Neurofibromatosis is diagnosed from a combination of findings. For children to be diagnosed with NF1, they must show at least two of the aforementioned symptoms associated with NF1. A physical examination by a doctor familiar with the disorder is usually performed. Doctors may use special lamps to examine the skin for café-au-lait spots. Doctors may also rely on magnetic resonance imaging (MRI), X-rays, computerized tomography (CT scan) and blood tests to detect defects in the NF1 gene.
For NF2, doctors will pay close attention to hearing loss. Hearing tests as well as imaging tests are used to look for tumors in and around the auditory nerves, the spinal cord or the brain. Audiometry and brainstem auditory evoked response tests can help determine whether the eighth cranial nerve is functioning properly. Family history of NF2 is also a key focal area for diagnosis.
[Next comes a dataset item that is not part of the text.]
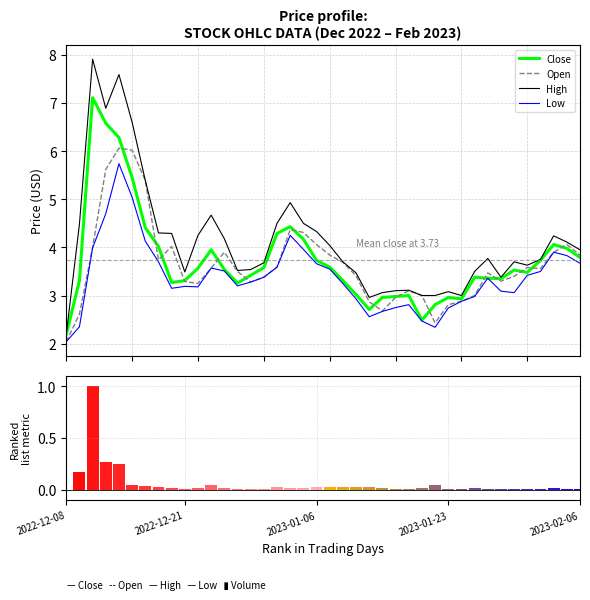

What is the maximum value for High?

7.9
Genetic testing is also used to diagnose NF1 and NF2. Testing conducted before birth (prenatal) is helpful to identify individuals who have a family history of the disorder, but do not yet have the symptoms. Still, gene tests have no way of predicting the severity of NF1 or NF2. Genetic testing is performed by either direct gene mutation analysis and/or linkage analysis. Mutation analysis looks to identify the particular gene changes that cause NF. A linkage analysis is useful if the mutation analysis does not provide enough conclusive information. With at linkage analysis, blood tests from multiple family members are taken to track the chromosome that carry the disease-causing gene through two or more generations. Linkage testing is around 90 percent accurate in determining whether individuals have NF. Mutation analysis is 95 percent accurate in finding a mutation for NF1, and 65 percent accurate for NF2.